Breakthrough brings targeted drug delivery within ARMM’s reach

ARMMS
ARMMs deliver p53 into spleen tissue of mice. TUNEL staining (brown) indicates p53-dependent cell death in response to DNA damage.

March 14, 2018—Scientists at Harvard T.H. Chan School of Public Health demonstrated a new vesicle-based system for delivering molecular cargo into cells—a discovery that may significantly improve targeted drug delivery.

The study was published online March 6, 2018 in Nature Communications.

Extracellular vesicles (EVs) are the cell’s shipping containers. These microscopic, membrane-bound capsules are secreted out of cells and loaded with molecular cargo—think DNA, RNA, hormones, or proteins— which gets shuttled to neighboring cells or to cells in other tissues.

Scientists had tried to engineer EVs that deliver drugs directly to diseased cells, but with limited success. Then in 2012, a research team led by Quan Lu —associate professor of environmental genetics and pathophysiology and senior author on the new study—revived hope for vesicle-based drug delivery with their discovery of ARMMs, a new type of EV with novel properties.

In 2017, Lu’s team showed that ARMMs could ferry NOTCH receptors—signaling molecules involved in cell-to-cell communication—to faraway cells. It was a novel discovery, as NOTCH wasn’t known to signal at a distance. But ARMMs upended the conventional wisdom. They could transport NOTCH between non-adjacent cells, where ARMMs would home in on their target, then jettison their cargo into the cell on arrival. Even before publishing this finding, Lu recognized that ARMMs could be repurposed for drug delivery.

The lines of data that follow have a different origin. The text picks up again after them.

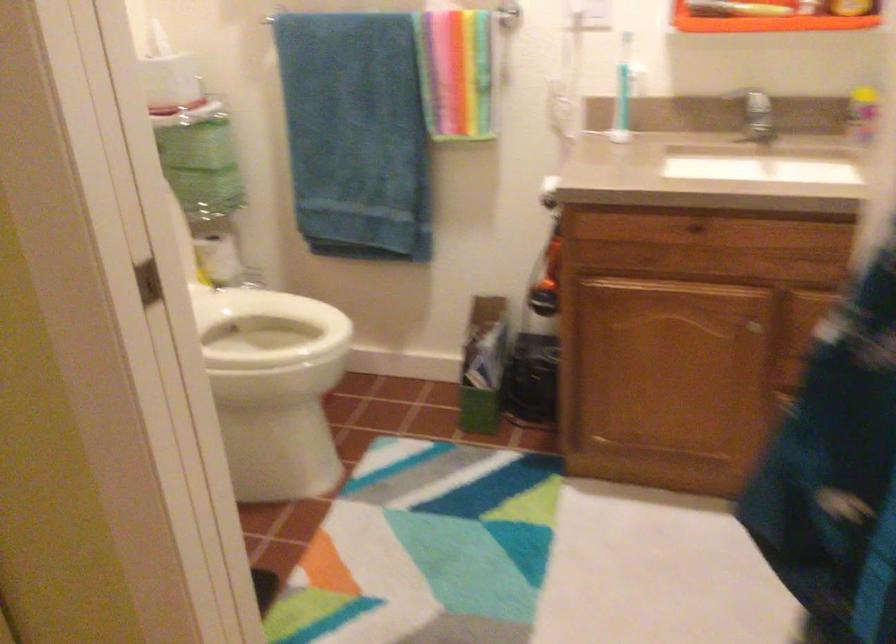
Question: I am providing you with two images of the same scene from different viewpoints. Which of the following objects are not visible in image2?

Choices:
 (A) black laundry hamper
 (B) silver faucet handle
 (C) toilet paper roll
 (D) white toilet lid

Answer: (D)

“We hypothesized that if you could swap out the signaling molecule and swap in a therapeutic molecule, you could potentially use ARMMs to deliver macromolecules—DNA, RNA, proteins—for therapy,” Lu said.

To test this, Lu and his research associates Qiyu Wang and Jiujiu Yu—lead authors on the new study—engineered ARMMs to deliver p53, a tumor suppressor protein that responds to and repairs DNA damage. In cases of extreme damage, p53 triggers apoptosis—a genetic kill switch that destroys irreparably damaged cells. Mutations in p53 can hinder its ability to respond to damage, a defect in the cell’s innate defenses that may turn the cell cancerous. But Lu thought he could use ARMMs to introduce normal p53 into damaged cells and resuscitate their impaired defenses.

Lu was right. ARMMs carrying p53 (p53-ARMMs) offloaded their cargo into human cells and activated damage-response genes. But Lu’s team went a step further. They engineered ARMMs to deliver p53 mRNA—the molecule cells use as a template to produce the protein—which activated the same damage-response genes as the protein itself.

Still more impressive was their effect on genetically engineered mice incapable of producing p53. The mice were injected with p53-ARMMs, then exposed to high doses of radiation—doses that induce apoptosis in normal mice. The p53-deficient mice wouldn’t be expected to activate apoptosis after irradiation. But those injected with p53-ARMMs did. The results show that p53-ARMMs can compensate for missing or damaged p53.

The researchers also engineered ARMMs to deliver fully functional CRISPR-Cas9—the much-hyped genome editing technology—into human cells carrying an active copy of the green fluorescent protein (GFP) gene. GFP glows green under UV light. But CRISPR inactivated the gene and suppressed the green glow in these cells. Since CRISPR can be tailored to target any DNA sequence, scientists hope to use it to cure genetic diseases like Tay-Sachs or sickle-cell anemia—a feat that requires getting CRISPR into diseased cells. Though delivery systems already exist, Lu thinks ARMMs might provide a major advantage over the existing options.

“We think we can engineer the surface of ARMMs with homing signals,” Lu said. “Potentially, you could package CRISPR, or any other molecule, and deliver it to any tissue of your choice.”

Though the study was intended as a proof-of-principle demonstration, Lu said it’s just a first step. His lab is actively developing homing signals that would direct ARMMs and their therapeutic cargo to diseased cells. It portends a future where ARMMS could deliver CRISPR directly to lungs to treat cystic fibrosis, chemotherapy to kill only cancer cells, and other innovative therapies that clinicians now only dream of.